Но надежда становилась все слабее и слабее. В десяти стихотворениях цикла «Разлука» Цветаева то совсем уже уверена в смерти мужа («Меж нами струится лестница Леты»), и тогда она мечтает отправиться вслед за ним: («…вниз головой / С башни!»), то продолжает надеяться («Чтоб не избрал его / Зевес – / Молись!»). То сожалеет, что на земле ее держит «Последняя прелесть, / Последняя тяжесть – / Ребенок…», то утверждает: «…с этой последнею / Прелестью – справлюсь…»

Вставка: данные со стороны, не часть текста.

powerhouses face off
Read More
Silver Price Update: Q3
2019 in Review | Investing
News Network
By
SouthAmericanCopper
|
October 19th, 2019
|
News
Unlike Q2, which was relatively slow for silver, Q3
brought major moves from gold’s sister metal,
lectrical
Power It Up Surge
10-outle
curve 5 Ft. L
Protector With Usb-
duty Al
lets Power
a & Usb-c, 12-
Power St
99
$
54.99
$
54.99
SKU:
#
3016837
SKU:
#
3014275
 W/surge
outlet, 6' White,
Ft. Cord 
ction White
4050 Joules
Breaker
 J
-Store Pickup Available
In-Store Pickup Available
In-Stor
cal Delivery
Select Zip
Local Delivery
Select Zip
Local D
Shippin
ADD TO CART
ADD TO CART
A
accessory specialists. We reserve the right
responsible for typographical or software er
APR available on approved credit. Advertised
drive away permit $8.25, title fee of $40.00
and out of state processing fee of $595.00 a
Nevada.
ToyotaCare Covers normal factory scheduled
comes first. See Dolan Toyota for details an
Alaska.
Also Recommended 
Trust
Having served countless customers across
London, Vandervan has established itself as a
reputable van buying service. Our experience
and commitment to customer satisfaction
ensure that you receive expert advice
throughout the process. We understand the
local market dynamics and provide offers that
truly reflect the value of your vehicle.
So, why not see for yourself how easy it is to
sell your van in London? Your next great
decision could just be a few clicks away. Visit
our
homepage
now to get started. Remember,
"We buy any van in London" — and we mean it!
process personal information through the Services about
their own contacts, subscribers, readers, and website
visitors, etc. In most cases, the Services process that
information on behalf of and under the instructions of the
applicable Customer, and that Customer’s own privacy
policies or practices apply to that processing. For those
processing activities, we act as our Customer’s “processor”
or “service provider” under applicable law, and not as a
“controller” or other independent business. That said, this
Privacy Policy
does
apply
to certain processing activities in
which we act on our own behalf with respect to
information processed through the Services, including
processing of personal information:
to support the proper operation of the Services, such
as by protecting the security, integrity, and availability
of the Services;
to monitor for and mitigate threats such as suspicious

В марте 1921 года уезжал за границу Эренбург. Цветаева умоляла его разыскать Сережу. Илья Григорьевич обещал сделать все возможное и увез с собой письмо Марины Ивановны:

...

«Мой Сереженька!

…Мне страшно Вам писать, я так давно живу в тупом задеревенелом ужасе, не смея надеяться, что живы – и лбом – руками – грудью отталкиваю то, другое. Не смею. – Вот все мои мысли о Вас.

<…> Мне трудно Вам писать.

Быт, – все это такие пустяки! Мне надо знать одно – что Вы живы.

А если Вы живы, я ни о чем не могу говорить: лбом в снег!

Мне трудно Вам писать, но буду, п.ч. 1/1 000 000 доля надежды: а вдруг? Бывают же чудеса!

<…> – Сереженька, умру ли я завтра или до 70 л<ет> проживу – все равно – я знаю, как знала уже тогда, в первую минуту: – Навек. – Никого другого.

– Я столько людей перевидала, во стольких судьбах перегостила, – нет на Земле второго Вас, это для меня роковое.

Да я и не хочу никого другого, мне от всех брезгливо и холодно, только моя легко взволнованная играющая поверхность радуется людям, глазам, словам. Все трогает, ничего не пронзает, я от всего мира заграждена – Вами.

Я просто НЕ МОГУ никого любить.

<…> С<ереженька>, в прошлом году, в Сретение, умерла Ирина. Болели обе, Алю я смогла спасти, Ирину – нет.

С<ереженька>, если Вы живы, мы встретимся, у нас будет сын. Сделайте как я: НЕ помните.

<…> Не принимайте моего отношения за бессердечие. Это – просто – возможность жить. Я одеревенела, стараюсь одеревенеть. Но – самое ужасное – сны. Когда я вижу ее во сне – кудрявую голову и обмызганное длинное платье – о, тогда, Сереженька, – нет утешенья, кроме смерти.